# DOCUMENT SECTION
☆ ☆ ☆ ☆ ☆

All depository institutions considering an investment in the certificates should review the ‘‘Supervisory Policy Statement on Investment Securities and End-User Derivatives Activities’’ (the ‘‘1998 Policy Statement’’) of the Federal Financial Institutions Examination Council, which has been adopted by the Board of Governors of the Federal Reserve System, the OCC, the Federal Deposit Insurance Corporation and the OTS, effective May 26, 1998, and by the NCUA, effective October 1, 1998. The 1998 Policy Statement sets forth general guidelines which depository institutions must follow in managing risks (including market, credit, liquidity, operational (transaction), and legal risks) applicable to all securities (including mortgage pass-through securities and mortgage-derivative products) used for investment purposes.

Investors whose investment activities are subject to regulation by federal or state authorities should review rules, policies, and guidelines adopted from time to time by those authorities before purchasing any certificates, as certain series or classes may be deemed unsuitable investments, or may otherwise be restricted, under those rules, policies, or guidelines (in certain instances irrespective of SMMEA).

☆ ☆ ☆ ☆ ☆

# WHAT IS BEING ASKED
Could you pick up the passage on regulatory limits for investing in the certificates right after its last sentence and carry it on?

☆ ☆ ☆ ☆ ☆

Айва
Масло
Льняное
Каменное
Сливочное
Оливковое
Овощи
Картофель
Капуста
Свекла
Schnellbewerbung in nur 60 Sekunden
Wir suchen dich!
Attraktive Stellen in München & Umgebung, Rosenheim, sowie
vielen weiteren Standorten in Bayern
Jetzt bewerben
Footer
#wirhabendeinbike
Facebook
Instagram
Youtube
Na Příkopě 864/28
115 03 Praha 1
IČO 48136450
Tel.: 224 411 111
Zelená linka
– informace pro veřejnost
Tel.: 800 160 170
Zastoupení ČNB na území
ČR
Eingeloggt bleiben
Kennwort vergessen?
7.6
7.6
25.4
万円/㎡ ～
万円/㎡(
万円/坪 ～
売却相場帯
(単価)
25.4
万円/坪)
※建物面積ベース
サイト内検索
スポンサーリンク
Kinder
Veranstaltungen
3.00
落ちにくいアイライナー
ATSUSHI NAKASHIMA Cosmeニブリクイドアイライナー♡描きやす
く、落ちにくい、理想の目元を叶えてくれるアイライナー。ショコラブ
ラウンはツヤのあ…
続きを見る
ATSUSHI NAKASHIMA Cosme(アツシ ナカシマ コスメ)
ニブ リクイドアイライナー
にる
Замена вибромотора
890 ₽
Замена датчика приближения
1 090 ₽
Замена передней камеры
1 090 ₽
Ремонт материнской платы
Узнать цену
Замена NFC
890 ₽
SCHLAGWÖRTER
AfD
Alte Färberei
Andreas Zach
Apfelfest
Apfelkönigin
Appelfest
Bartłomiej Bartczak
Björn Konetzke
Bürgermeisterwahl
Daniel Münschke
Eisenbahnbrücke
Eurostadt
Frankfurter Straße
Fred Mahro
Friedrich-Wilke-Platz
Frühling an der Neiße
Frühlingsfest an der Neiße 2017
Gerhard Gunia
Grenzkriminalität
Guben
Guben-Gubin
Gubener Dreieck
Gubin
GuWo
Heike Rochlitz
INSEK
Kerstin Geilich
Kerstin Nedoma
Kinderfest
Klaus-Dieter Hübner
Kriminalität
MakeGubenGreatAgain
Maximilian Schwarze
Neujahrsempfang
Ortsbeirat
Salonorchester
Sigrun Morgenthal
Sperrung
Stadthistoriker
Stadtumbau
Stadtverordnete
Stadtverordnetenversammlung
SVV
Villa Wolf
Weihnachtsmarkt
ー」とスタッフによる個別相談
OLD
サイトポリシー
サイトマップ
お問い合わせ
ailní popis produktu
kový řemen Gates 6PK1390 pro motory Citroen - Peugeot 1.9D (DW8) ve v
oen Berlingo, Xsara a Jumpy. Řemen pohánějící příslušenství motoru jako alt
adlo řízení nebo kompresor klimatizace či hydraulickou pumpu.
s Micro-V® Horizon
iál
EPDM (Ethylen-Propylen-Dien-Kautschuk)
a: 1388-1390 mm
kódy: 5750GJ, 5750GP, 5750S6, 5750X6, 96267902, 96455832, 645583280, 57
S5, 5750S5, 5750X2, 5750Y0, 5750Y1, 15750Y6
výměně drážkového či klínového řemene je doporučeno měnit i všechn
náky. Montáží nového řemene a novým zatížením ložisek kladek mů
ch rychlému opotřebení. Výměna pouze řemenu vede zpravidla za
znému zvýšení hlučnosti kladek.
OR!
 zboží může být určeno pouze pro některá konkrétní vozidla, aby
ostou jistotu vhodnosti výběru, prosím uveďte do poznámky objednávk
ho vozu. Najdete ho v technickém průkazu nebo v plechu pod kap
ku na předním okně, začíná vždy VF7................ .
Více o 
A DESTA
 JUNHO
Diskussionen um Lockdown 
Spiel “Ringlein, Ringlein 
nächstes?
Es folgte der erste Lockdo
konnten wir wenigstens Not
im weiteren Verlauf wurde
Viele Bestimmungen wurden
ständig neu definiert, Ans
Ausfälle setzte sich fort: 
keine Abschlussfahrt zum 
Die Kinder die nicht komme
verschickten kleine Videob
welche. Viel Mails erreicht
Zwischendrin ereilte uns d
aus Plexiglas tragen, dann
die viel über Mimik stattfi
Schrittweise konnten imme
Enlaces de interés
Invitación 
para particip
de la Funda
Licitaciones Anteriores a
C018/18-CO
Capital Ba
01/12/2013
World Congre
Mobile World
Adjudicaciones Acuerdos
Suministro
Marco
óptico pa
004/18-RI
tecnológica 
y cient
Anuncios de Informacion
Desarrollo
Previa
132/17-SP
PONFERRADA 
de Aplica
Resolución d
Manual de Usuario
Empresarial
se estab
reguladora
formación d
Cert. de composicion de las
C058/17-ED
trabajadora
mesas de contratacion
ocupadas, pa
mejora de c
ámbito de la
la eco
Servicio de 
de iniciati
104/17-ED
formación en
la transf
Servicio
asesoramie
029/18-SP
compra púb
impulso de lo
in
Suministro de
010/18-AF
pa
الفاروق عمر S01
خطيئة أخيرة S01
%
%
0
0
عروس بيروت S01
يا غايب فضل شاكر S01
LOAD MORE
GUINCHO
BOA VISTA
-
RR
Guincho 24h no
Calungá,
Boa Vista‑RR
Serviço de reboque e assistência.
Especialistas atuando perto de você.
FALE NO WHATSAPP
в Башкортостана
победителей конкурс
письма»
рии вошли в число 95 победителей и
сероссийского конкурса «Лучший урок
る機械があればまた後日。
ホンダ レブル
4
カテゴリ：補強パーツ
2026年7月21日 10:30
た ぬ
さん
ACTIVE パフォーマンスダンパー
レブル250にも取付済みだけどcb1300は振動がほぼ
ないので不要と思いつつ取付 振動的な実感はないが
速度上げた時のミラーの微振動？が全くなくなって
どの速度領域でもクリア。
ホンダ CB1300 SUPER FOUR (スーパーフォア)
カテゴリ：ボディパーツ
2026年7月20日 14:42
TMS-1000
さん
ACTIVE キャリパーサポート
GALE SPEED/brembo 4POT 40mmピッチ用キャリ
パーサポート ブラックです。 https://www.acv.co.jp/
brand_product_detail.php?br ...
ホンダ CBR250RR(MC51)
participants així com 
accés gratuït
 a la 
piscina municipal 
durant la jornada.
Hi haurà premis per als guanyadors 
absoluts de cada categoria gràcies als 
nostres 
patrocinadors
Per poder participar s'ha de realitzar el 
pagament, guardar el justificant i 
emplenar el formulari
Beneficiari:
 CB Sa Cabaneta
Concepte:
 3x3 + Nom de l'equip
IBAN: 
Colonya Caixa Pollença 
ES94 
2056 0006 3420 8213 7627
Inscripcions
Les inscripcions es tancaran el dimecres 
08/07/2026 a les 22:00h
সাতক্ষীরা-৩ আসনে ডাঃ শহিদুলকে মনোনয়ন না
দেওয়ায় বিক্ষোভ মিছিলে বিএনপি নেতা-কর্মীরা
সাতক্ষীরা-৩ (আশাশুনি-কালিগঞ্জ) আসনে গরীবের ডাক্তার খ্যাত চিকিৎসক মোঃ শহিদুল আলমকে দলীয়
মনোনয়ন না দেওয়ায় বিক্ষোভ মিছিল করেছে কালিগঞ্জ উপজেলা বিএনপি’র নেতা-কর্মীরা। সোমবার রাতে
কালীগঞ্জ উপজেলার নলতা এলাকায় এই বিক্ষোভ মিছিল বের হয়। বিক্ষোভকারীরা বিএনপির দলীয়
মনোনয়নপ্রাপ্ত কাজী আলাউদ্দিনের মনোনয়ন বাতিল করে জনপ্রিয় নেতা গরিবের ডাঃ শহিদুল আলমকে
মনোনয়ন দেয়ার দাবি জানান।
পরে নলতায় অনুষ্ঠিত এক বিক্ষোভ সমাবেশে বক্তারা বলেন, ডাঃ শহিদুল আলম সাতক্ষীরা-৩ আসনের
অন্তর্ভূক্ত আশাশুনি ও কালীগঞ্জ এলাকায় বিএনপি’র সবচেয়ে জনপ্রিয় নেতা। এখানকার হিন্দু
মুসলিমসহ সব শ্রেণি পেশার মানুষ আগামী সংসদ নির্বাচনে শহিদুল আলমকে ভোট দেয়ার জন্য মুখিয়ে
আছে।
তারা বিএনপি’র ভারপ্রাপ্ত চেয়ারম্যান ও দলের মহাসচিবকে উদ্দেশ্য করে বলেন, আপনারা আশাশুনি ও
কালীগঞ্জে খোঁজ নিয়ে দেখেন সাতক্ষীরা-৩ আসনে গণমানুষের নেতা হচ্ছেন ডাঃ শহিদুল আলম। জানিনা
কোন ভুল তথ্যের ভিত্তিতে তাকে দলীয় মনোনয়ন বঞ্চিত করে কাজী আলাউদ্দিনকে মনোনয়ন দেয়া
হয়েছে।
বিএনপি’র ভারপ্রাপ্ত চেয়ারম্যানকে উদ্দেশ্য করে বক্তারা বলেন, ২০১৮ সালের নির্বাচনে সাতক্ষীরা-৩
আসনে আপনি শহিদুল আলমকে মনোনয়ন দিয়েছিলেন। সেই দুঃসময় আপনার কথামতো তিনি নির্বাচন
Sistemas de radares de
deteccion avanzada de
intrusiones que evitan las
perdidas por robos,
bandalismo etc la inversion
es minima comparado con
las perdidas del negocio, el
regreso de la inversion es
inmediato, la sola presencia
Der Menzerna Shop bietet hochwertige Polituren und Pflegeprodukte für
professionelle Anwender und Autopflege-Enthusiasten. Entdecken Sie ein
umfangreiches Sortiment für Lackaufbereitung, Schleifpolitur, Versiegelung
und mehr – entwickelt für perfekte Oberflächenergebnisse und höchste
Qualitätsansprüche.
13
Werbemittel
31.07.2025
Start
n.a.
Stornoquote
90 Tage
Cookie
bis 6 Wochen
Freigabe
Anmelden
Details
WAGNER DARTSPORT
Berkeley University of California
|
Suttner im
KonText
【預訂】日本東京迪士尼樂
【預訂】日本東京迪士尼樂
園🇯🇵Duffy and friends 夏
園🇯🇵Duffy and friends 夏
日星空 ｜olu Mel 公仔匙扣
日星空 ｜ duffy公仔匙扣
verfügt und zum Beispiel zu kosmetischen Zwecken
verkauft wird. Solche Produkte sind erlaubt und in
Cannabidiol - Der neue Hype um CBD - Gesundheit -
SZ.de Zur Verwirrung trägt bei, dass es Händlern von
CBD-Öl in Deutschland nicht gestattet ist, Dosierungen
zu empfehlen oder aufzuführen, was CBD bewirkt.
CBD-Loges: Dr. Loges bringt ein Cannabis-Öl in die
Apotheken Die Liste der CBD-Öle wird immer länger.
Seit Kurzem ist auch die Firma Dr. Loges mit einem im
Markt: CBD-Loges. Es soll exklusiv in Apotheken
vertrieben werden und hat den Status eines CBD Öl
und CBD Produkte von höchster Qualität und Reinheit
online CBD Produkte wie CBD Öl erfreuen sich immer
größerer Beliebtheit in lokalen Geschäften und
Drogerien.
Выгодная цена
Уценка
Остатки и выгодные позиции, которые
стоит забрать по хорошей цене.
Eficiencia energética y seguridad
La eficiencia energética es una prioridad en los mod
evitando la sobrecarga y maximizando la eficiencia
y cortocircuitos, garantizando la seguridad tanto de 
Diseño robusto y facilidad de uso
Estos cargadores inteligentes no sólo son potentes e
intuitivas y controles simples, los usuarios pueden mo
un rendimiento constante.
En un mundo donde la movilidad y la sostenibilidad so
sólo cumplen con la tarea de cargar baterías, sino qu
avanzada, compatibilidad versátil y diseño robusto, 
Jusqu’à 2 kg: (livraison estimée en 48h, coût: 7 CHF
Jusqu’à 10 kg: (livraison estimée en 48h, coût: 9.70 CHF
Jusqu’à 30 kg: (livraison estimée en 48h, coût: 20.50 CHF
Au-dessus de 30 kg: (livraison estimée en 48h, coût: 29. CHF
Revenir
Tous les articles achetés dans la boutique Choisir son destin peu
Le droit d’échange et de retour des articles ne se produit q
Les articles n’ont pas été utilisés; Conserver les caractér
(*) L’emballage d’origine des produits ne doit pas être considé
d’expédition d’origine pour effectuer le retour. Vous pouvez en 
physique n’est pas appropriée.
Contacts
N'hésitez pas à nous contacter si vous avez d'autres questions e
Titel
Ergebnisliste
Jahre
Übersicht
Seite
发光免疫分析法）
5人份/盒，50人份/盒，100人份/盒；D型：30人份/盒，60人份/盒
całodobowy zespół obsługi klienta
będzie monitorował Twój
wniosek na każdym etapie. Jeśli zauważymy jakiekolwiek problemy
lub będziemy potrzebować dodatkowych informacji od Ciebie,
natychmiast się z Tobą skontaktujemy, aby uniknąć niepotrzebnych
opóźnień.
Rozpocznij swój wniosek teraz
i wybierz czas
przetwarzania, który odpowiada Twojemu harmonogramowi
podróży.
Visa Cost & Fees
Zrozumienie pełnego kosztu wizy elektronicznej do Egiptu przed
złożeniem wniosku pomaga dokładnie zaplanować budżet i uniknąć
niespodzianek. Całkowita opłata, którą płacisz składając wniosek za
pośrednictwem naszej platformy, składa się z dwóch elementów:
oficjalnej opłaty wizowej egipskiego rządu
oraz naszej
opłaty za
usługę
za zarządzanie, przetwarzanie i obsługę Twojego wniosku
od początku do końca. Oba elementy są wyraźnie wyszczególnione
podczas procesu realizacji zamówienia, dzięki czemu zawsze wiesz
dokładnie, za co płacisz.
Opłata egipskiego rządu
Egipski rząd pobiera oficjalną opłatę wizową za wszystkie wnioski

☆ ☆ ☆ ☆ ☆

# RESPONSE AREA
The foregoing does not take into consideration the applicability of statutes, rules, regulations, orders, guidelines or agreements generally governing investments made by a particular investor, including, but not limited to, ‘‘prudent investor’’ provisions, percentage-of-assets limits, provisions which may restrict or prohibit investment in securities which are not ‘‘interest-bearing’’ or ‘‘income-paying,’’ and, with regard to any certificates issued in book-entry form, provisions which may restrict or prohibit investments in securities which are issued in book-entry form.

Except as to the status of certain classes of offered certificates as ‘‘mortgage related securities,’’ no representations are made as to the proper characterization of the certificates for legal investment purposes, financial institution regulatory purposes, or other purposes, or as to the ability of particular investors to purchase certificates under applicable legal investment restrictions. The uncertainties described above (and any unfavorable future determinations concerning legal investment or financial institution regulatory characteristics of the certificates) may adversely affect the liquidity of the certificates.

Accordingly, all investors whose investment activities are subject to legal investment laws and regulations, regulatory capital requirements, or review by regulatory authorities should consult with their own legal advisors in determining whether and to what extent the certificates constitute legal investments or are subject to investment, capital, or other restrictions and, if applicable, whether SMMEA has been overridden in any jurisdiction relevant to that investor.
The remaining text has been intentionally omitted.